URL for the software? I'd like to see if they at least have a
FreeBSD port that I can use :)

Marc G. Fournier
Systems Administrator @ hub.org
primary: scrappy@hub.org secondary: scrappy@{freebsd|postgresql}.org

On Wed, 18 Mar 1998, David Gould wrote:

I agree with Marcs comments here, but would like to add that ElectricFence is
freely available at least on Linux systems. It is a long way from Purify,
but it beats sitting around scratching your head.

URL for the software? I'd like to see if they at least have a
FreeBSD port that I can use :)

I just got it off the CD myself, but I ftp.redhat.com has it in the
redhat 5.0 distribution area. Look in the SRPMS for:

ElectricFence-2.0.5-5.src.rpm

Or, if you don't have rpm, AltaVista turned up some bsd entries too.

-dg

David Gould dg@illustra.com 510.628.3783 or 510.305.9468
Informix Software (No, really) 300 Lakeside Drive Oakland, CA 94612
- I realize now that irony has no place in business communications.

On Wed, 18 Mar 1998, David Gould wrote:

I agree with Marcs comments here, but would like to add that ElectricFence i

s

freely available at least on Linux systems. It is a long way from Purify,
but it beats sitting around scratching your head.
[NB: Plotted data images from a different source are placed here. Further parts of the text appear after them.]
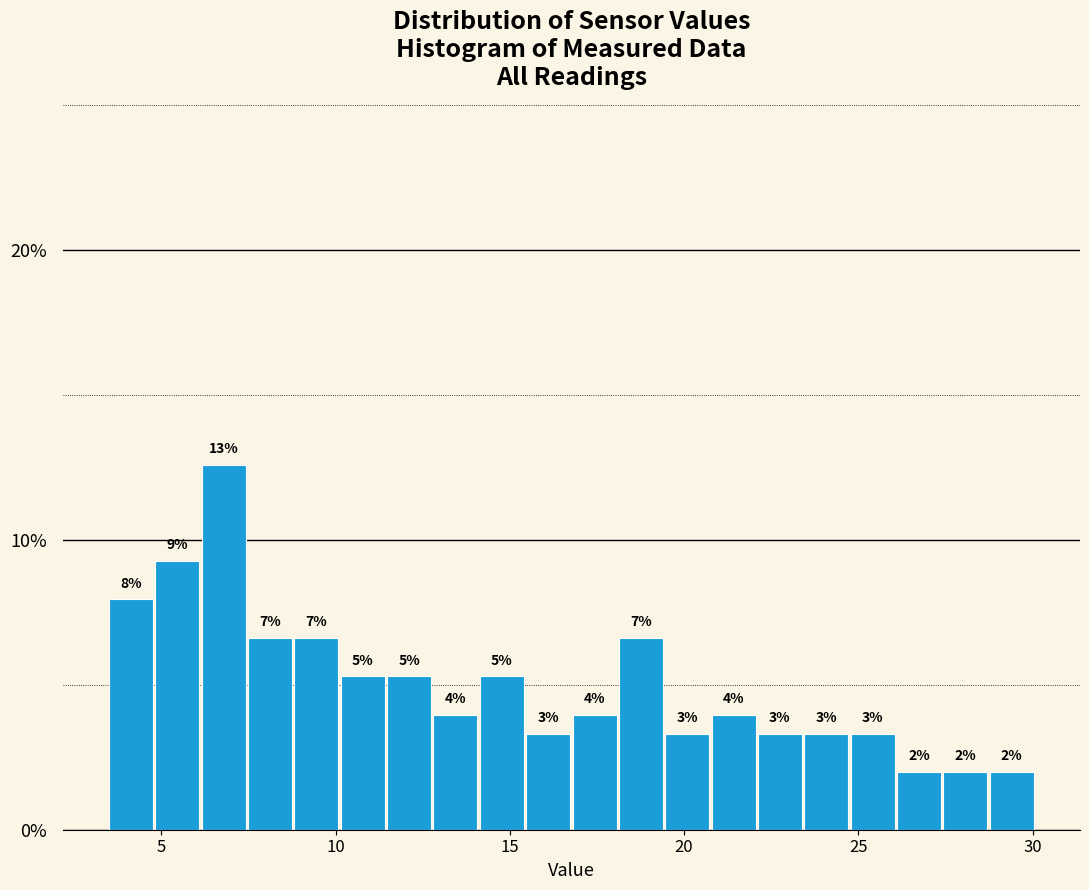

Around what value on the x-axis is the tallest bar? Give the approximate position of its centre, as read against the axis.

7.0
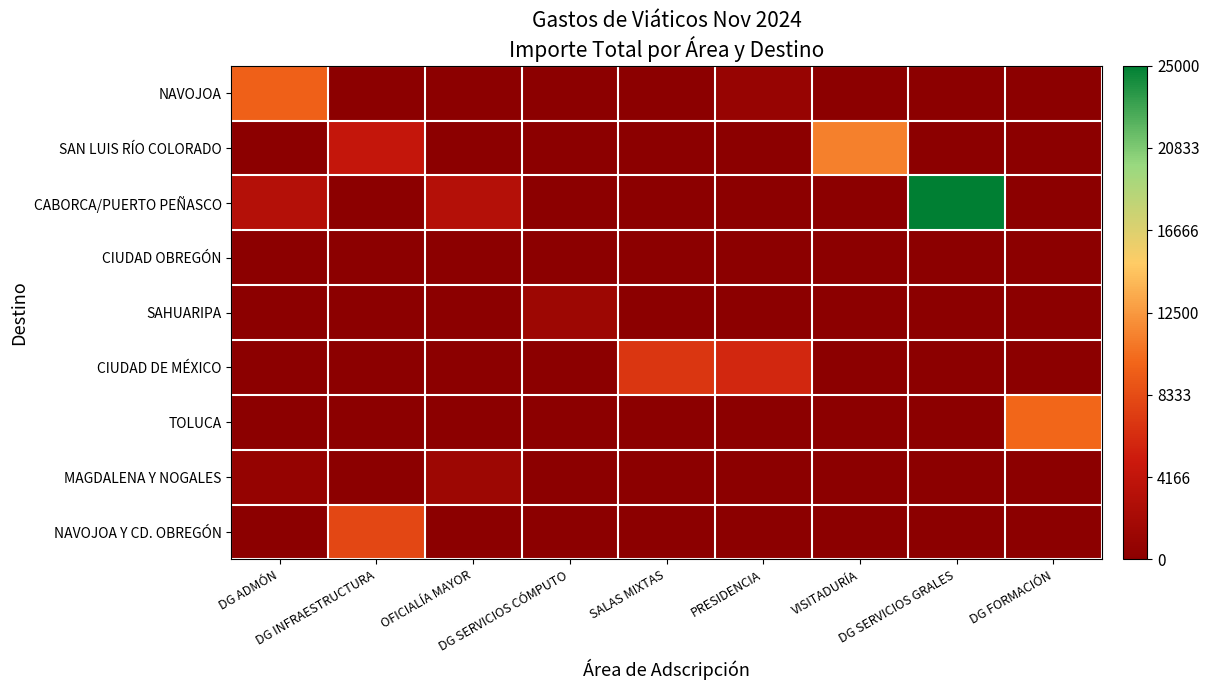

Reading left to right, what are all the values shown in this chart?

NAVOJOA: DG ADMÓN=9600	DG INFRAESTRUCTURA=0	OFICIALÍA MAYOR=0	DG SERVICIOS CÓMPUTO=0	SALAS MIXTAS=0	PRESIDENCIA=900	VISITADURÍA=0	DG SERVICIOS GRALES=0	DG FORMACIÓN=0
SAN LUIS RÍO COLORADO: DG ADMÓN=0	DG INFRAESTRUCTURA=4450	OFICIALÍA MAYOR=0	DG SERVICIOS CÓMPUTO=0	SALAS MIXTAS=0	PRESIDENCIA=0	VISITADURÍA=11250	DG SERVICIOS GRALES=0	DG FORMACIÓN=0
CABORCA/PUERTO PEÑASCO: DG ADMÓN=3200	DG INFRAESTRUCTURA=0	OFICIALÍA MAYOR=3200	DG SERVICIOS CÓMPUTO=0	SALAS MIXTAS=0	PRESIDENCIA=0	VISITADURÍA=0	DG SERVICIOS GRALES=25000	DG FORMACIÓN=0
CIUDAD OBREGÓN: DG ADMÓN=0	DG INFRAESTRUCTURA=0	OFICIALÍA MAYOR=0	DG SERVICIOS CÓMPUTO=0	SALAS MIXTAS=0	PRESIDENCIA=0	VISITADURÍA=0	DG SERVICIOS GRALES=0	DG FORMACIÓN=0
SAHUARIPA: DG ADMÓN=0	DG INFRAESTRUCTURA=0	OFICIALÍA MAYOR=0	DG SERVICIOS CÓMPUTO=1400	SALAS MIXTAS=0	PRESIDENCIA=0	VISITADURÍA=0	DG SERVICIOS GRALES=0	DG FORMACIÓN=0
CIUDAD DE MÉXICO: DG ADMÓN=0	DG INFRAESTRUCTURA=0	OFICIALÍA MAYOR=0	DG SERVICIOS CÓMPUTO=0	SALAS MIXTAS=6900	PRESIDENCIA=5900	VISITADURÍA=0	DG SERVICIOS GRALES=0	DG FORMACIÓN=0
TOLUCA: DG ADMÓN=0	DG INFRAESTRUCTURA=0	OFICIALÍA MAYOR=0	DG SERVICIOS CÓMPUTO=0	SALAS MIXTAS=0	PRESIDENCIA=0	VISITADURÍA=0	DG SERVICIOS GRALES=0	DG FORMACIÓN=10000
MAGDALENA Y NOGALES: DG ADMÓN=700	DG INFRAESTRUCTURA=0	OFICIALÍA MAYOR=1400	DG SERVICIOS CÓMPUTO=0	SALAS MIXTAS=0	PRESIDENCIA=0	VISITADURÍA=0	DG SERVICIOS GRALES=0	DG FORMACIÓN=0
NAVOJOA Y CD. OBREGÓN: DG ADMÓN=0	DG INFRAESTRUCTURA=8100	OFICIALÍA MAYOR=0	DG SERVICIOS CÓMPUTO=0	SALAS MIXTAS=0	PRESIDENCIA=0	VISITADURÍA=0	DG SERVICIOS GRALES=0	DG FORMACIÓN=0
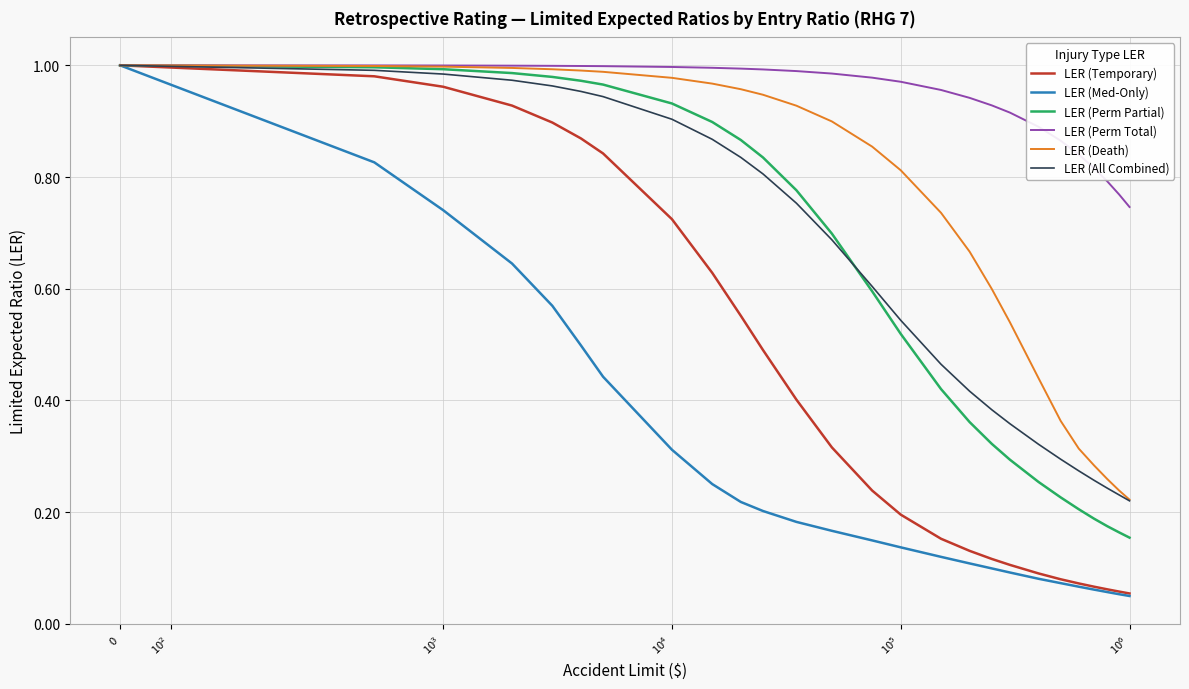

Which series has the largest total across all categories?

LER (Perm Total)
URL for the software? I'd like to see if they at least have a
FreeBSD port that I can use :)

I just got it off the CD myself, but I ftp.redhat.com has it in the
redhat 5.0 distribution area. Look in the SRPMS for:

ElectricFence-2.0.5-5.src.rpm

Or, if you don't have rpm, AltaVista turned up some bsd entries too.

-dg

David Gould dg@illustra.com 510.628.3783 or 510.305.9468
Informix Software (No, really) 300 Lakeside Drive Oakland, CA 94612
- I realize now that irony has no place in business communications.